De la même façon, qu’il a, par la suite, empêché tous ceux qui étaient à son service comme salariés des instances religieuses, dont il était le responsable, de faire grève. Il y a donc duplicité de sa part. Tout cela, avant même qu’il ne se jette carrément dans le camp nazi. Cela aussi, c’est une responsabilité palestinienne. Et ce que l’on va voir en 1947-1948, c’est que les Palestiniens suivent une politique qui est tout à fait démente. Ils refusent de se présenter devant les Nations Unies, même pour défendre leur propre cause, et refusent non seulement le partage d’Israël en un Etat juif et un Etat arabe, ce que l’on peut encore comprendre de leur point de vue, mais ils refusent également un Etat binational, ce qu’une partie de l’ONU soutenait comme projet, projet qui, à l’époque trouvait des appuis au sein du Yichouv également. Ils refusent même, ce qui est encore plus invraisemblable, la position de la Ligue Arabe, qui voulait un Etat arabe en Palestine, mais avec le droit pour les juifs d’utiliser l’hébreu et d’exercer leur religion.
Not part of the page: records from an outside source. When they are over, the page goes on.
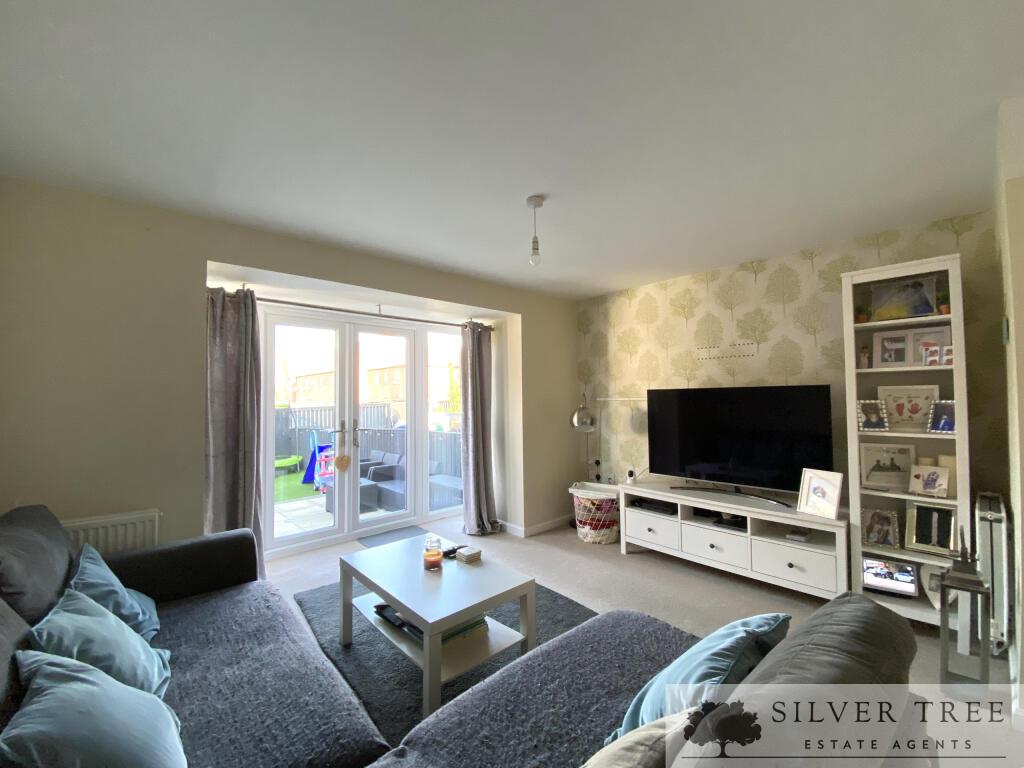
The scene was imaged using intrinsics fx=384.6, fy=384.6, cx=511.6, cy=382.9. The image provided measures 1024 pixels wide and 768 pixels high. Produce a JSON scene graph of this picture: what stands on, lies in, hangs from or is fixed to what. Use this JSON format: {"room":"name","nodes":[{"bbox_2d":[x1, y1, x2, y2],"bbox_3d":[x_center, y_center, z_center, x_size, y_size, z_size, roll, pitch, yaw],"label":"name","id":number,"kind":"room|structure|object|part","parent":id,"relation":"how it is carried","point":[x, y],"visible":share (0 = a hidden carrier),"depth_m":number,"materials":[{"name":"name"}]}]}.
{"room":"living room","nodes":[
{"label":"living room","id":0,"kind":"room"},
{"bbox_2d":[0,177,577,563],"bbox_3d":[-1.114,0.265,3.345,4.769,2.593,0.338,1,-2,-43],"label":"window wall","id":1,"kind":"structure","parent":0,"point":[308,272],"depth_m":2.25,"materials":[{"name":"beige paint"}]},
{"bbox_2d":[62,509,161,555],"bbox_3d":[-2.316,0.997,1.981,0.748,0.544,0.083,1,-2,-43],"label":"radiator","id":2,"kind":"object","parent":1,"relation":"attached to","point":[128,532],"visible":0.38,"depth_m":2.09,"materials":[{"name":"white metal"}]},
{"bbox_2d":[216,290,493,330],"bbox_3d":[-1.302,-0.656,3.642,2.562,0.064,0.138,1,-2,-43],"label":"curtain rod","id":3,"kind":"object","parent":1,"relation":"attached to","point":[314,306],"visible":0.77,"depth_m":3.41,"materials":[{"name":"metal"}]},
{"bbox_2d":[204,285,264,576],"bbox_3d":[-2.028,0.391,2.783,0.455,2.240,0.169,1,-2,-43],"label":"left curtain","id":4,"kind":"object","parent":3,"relation":"hanging from","point":[230,476],"visible":0.74,"depth_m":2.81,"materials":[{"name":"grey fabric"}]},
{"bbox_2d":[459,321,498,536],"bbox_3d":[-0.336,0.424,4.011,0.447,2.217,0.270,1,-2,-43],"label":"right curtain","id":5,"kind":"object","parent":3,"relation":"hanging from","point":[480,371],"visible":0.98,"depth_m":4.01,"materials":[{"name":"grey fabric"}]},
{"bbox_2d":[257,305,464,556],"bbox_3d":[-1.391,0.443,3.961,2.210,2.172,0.216,1,-2,-43],"label":"french door","id":6,"kind":"structure","parent":1,"relation":"in","point":[270,541],"depth_m":3.81,"materials":[{"name":"white glass"}]},
{"bbox_2d":[335,453,350,471],"bbox_3d":[-1.671,0.783,3.800,0.152,0.204,0.033,1,-2,-43],"label":"heart ornament","id":7,"kind":"object","parent":6,"relation":"hanging from","point":[342,459],"visible":0.98,"depth_m":3.79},
{"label":"door handles","id":8,"kind":"part","parent":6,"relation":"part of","materials":[{"name":"metal"}]},
{"bbox_2d":[500,514,573,537],"bbox_3d":[0.478,1.524,3.923,1.717,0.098,0.843,1,-2,-43],"label":"baseboard","id":9,"kind":"structure","parent":1,"relation":"attached to","point":[539,525],"depth_m":4.10,"materials":[{"name":"white paint"}]},
{"bbox_2d":[0,0,1023,299],"bbox_3d":[0.354,-1.117,1.555,4.626,0.120,5.136,1,-2,-43],"label":"ceiling","id":10,"kind":"structure","parent":0,"point":[598,287],"depth_m":1.54,"materials":[{"name":"white paint"}]},
{"bbox_2d":[525,195,544,265],"bbox_3d":[0.136,-0.868,2.221,0.109,0.387,0.110,1,-2,-43],"label":"pendant light","id":11,"kind":"object","parent":10,"relation":"hanging from","point":[535,205],"visible":0.99,"depth_m":2.20,"materials":[{"name":"white plastic"}]},
{"bbox_2d":[274,512,1023,767],"bbox_3d":[0.034,1.530,1.775,5.001,0.107,5.411,1,-2,-43],"label":"floor","id":12,"kind":"structure","parent":0,"point":[632,566],"depth_m":2.74,"materials":[{"name":"beige carpet"}]},
{"bbox_2d":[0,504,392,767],"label":"sofa","id":13,"kind":"object","parent":12,"relation":"on","point":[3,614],"visible":0.74,"depth_m":1.36,"materials":[{"name":"fabric"}]},
{"bbox_2d":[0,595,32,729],"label":"sofa cushion","id":14,"kind":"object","parent":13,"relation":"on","point":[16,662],"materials":[{"name":"fabric"}]},
{"bbox_2d":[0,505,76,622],"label":"sofa cushion","id":15,"kind":"object","parent":13,"relation":"on","point":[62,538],"visible":0.82,"depth_m":1.38,"materials":[{"name":"grey fabric"}]},
{"bbox_2d":[1,651,184,767],"bbox_3d":[-1.044,0.879,0.966,0.339,0.337,0.522,1,-2,-43],"label":"light blue pillow","id":16,"kind":"object","parent":13,"relation":"on","point":[104,687],"visible":1,"depth_m":0.91,"materials":[{"name":"fabric"}]},
{"bbox_2d":[24,590,169,696],"bbox_3d":[-1.389,0.900,1.297,0.322,0.339,0.465,1,-2,-43],"label":"light blue cushion","id":17,"kind":"object","parent":13,"relation":"on","point":[155,672],"visible":0.67,"depth_m":1.25,"materials":[{"name":"teal fabric"}]},
{"bbox_2d":[65,544,161,640],"bbox_3d":[-1.695,0.905,1.612,0.318,0.342,0.463,1,-2,-43],"label":"teal cushion","id":18,"kind":"object","parent":13,"relation":"on","point":[100,590],"visible":0.47,"depth_m":1.58,"materials":[{"name":"fabric"}]},
{"bbox_2d":[358,524,434,547],"bbox_3d":[-1.115,1.549,3.868,0.699,0.011,0.491,1,-2,-43],"label":"doormat","id":19,"kind":"object","parent":12,"relation":"on","point":[405,528],"visible":0.58,"depth_m":3.88,"materials":[{"name":"grey carpet"}]},
{"bbox_2d":[293,576,593,746],"bbox_3d":[-0.309,1.477,2.297,1.492,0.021,1.881,1,-2,-43],"label":"rug","id":20,"kind":"object","parent":12,"relation":"on","point":[512,605],"visible":0.35,"depth_m":2.05,"materials":[{"name":"grey carpet"}]},
{"bbox_2d":[339,533,535,719],"bbox_3d":[-0.426,1.240,2.075,0.639,0.439,0.986,1,-2,-43],"label":"coffee table","id":21,"kind":"object","parent":20,"relation":"on","point":[414,605],"visible":0.9,"depth_m":1.91,"materials":[{"name":"white"}]},
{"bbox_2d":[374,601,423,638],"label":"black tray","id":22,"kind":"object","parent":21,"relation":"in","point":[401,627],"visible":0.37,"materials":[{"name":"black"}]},
{"bbox_2d":[371,601,487,646],"bbox_3d":[-0.431,1.216,2.050,0.391,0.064,0.485,1,-2,-43],"label":"book stack","id":23,"kind":"object","parent":21,"relation":"in","point":[416,629],"visible":0.25,"depth_m":1.93,"materials":[{"name":"paper"}]},
{"bbox_2d":[423,535,442,570],"bbox_3d":[-0.440,0.934,2.126,0.100,0.168,0.102,1,-2,-43],"label":"candle jar","id":24,"kind":"object","parent":21,"relation":"on","point":[435,553],"visible":0.99,"depth_m":2.09,"materials":[{"name":"clear glass"}]},
{"bbox_2d":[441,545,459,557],"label":"remote control","id":25,"kind":"object","parent":21,"relation":"on","point":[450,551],"visible":0.75,"depth_m":2.28,"materials":[{"name":"black plastic"}]},
{"bbox_2d":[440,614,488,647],"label":"book","id":26,"kind":"object","parent":21,"relation":"in","point":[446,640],"visible":0.27,"depth_m":1.92,"materials":[{"name":"paper"}]},
{"bbox_2d":[454,546,481,561],"bbox_3d":[-0.253,0.991,2.236,0.100,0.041,0.108,1,-2,-43],"label":"coaster stack","id":27,"kind":"object","parent":21,"relation":"on","point":[467,553],"visible":1,"depth_m":2.21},
{"bbox_2d":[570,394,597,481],"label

Pour le mufti, il fallait tout simplement jeter les juifs à la mer. Et les nationalistes palestiniens arabes se sont tous ralliés au mufti. Quasiment personne n’a osé élever la voix contre lui et ceux qui l’ont fait  ont été proprement liquidés par ses hommes de main.

Il y a donc là aussi une responsabilité qui se concrétise et s’illustre par le fait qu’en 1947, rien n’est fait du côté palestinien pour préparer l’Etat qu’ils disaient, par ailleurs, appeler de leurs vœux.  Il n’y a aucune formation d’un ministère, d’un gouvernement provisoire, d’une autorité provisoire, d’un parlement palestinien, bref, de quoi que ce soit. Ce n’est qu’au moment où leurs tentatives de déloger les juifs de Palestine ont échoué, puisque c’était cela le but des manœuvres, des agressions continuelles contre toute implantation juive et contre les voies de communication, que, finalement, n’étant plus sur place, mais étant replié sur Gaza, que l’on a, enfin, mais beaucoup trop tard, pensé à créer une unité palestinienne, à se choisir un drapeau et à se doter de quelque chose qui ressemblait à une constitution ou un parlement.

Donc, il y a eu constamment une politique que l’on pourrait qualifier de suicidaire, du côté palestinien. C’est une des réalités de la chose. Cela n’empêche pas qu’il y a eu, certainement, beaucoup d’erreurs, également de conception, des erreurs politiques, du côté juif. Je ne suis pas de ceux qui disent  que tout ce qu’a toujours fait la communauté juive en Palestine et tout ce qu’on fait les Israéliens était parfait. Il y a certainement eu beaucoup de faits regrettables.

Mais, par rapport à toute la situation, on doit voir les choses dans leur ensemble et essayer de rester fidèle aux réalités historiques.

- M.L. : Nathan Weinstock, merci beaucoup.